Etap wygrał Rosjanin Władimir Wasiliew. Drugie miejsce wywalczył Saudyjczyk Yazeed Al-rajhi, wolniejszy od zwycięzcy tylko o 20 sekund, a trzecie Amerykanin Robby Gordon - strata 1.25. Na czwartej pozycji na mecie zameldował się lider klasyfikacji kierowców samochodów Katarczyk Nasser Al-Attiyah, który stracił do Rosjanina 3.24. To pierwsza etapowa wygrana Wasiliewa w Dakarze, w którym startuje po raz trzeci. Rosjanin, zdobywca Pucharu Świata w rajdach terenowych w 2014 roku, w Dakarze jedzie Mini All4 Racing w jednym zespole z Hołowczycem. 45-letni Wasiliew mieszkający na stałe w Sankt Petersburgu, objął prowadzenie po starcie, później spadł na drugą pozycję za Saudyjczyka, ale w końcówce zdecydowanie przyśpieszył i zdołał dowieźć zwycięstwo do mety, minimalnie wyprzedzając Al-rajhiego.
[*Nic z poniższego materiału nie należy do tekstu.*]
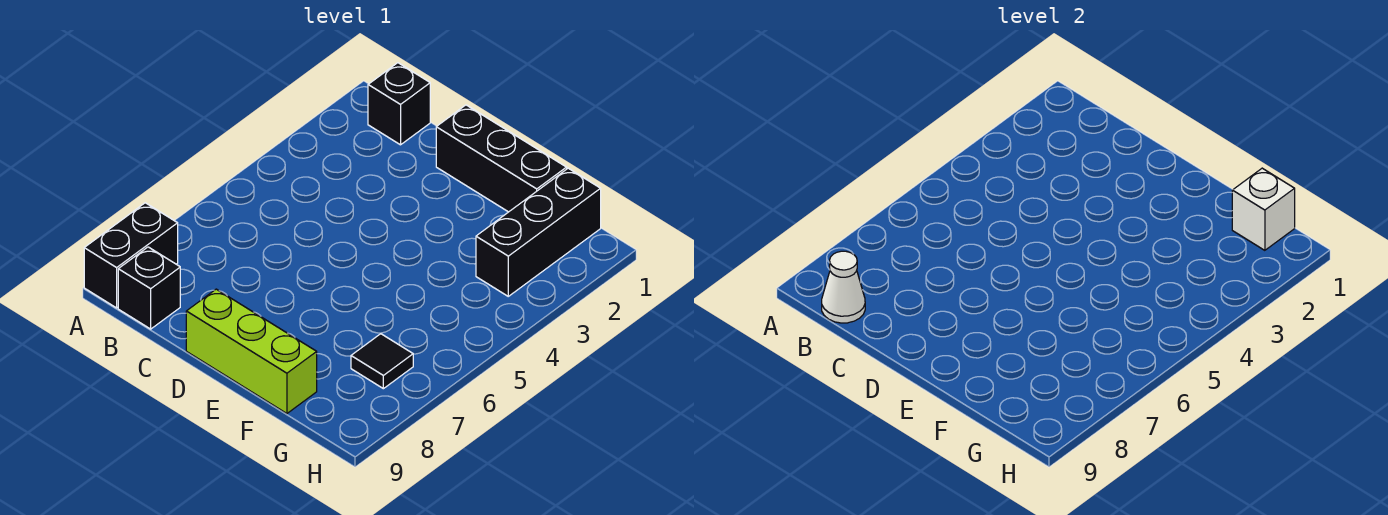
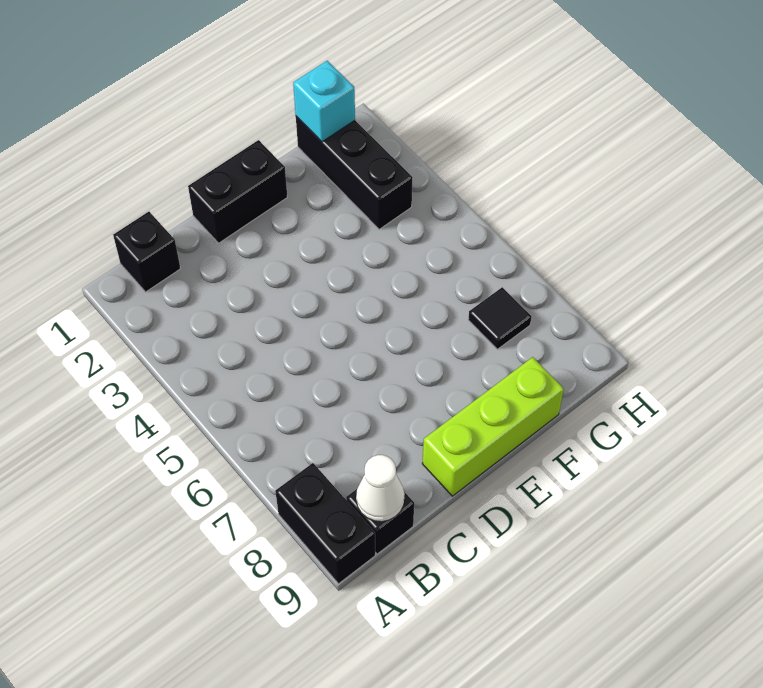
black brick D1:F1 level 1 -> black brick D1:E1 level 1
white brick G1 level 2 -> cyan brick G1 level 2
Hołowczyc od startu utrzymywał się w czołówce, na mecie był wolniejszy od Rosjanina o niespełna 9 minut. Olsztynianin w klasyfikacji generalnej awansował na czwarte miejsce.
Nie jedzie już Francuz Guerlain Chicherit. Na 3 km trasy jego Buggy zapaliło się. Załodze udało się pożar komory silnikowej ugasić, ale uszkodzenia były zbyt poważne i jazdy nie można było kontynuować.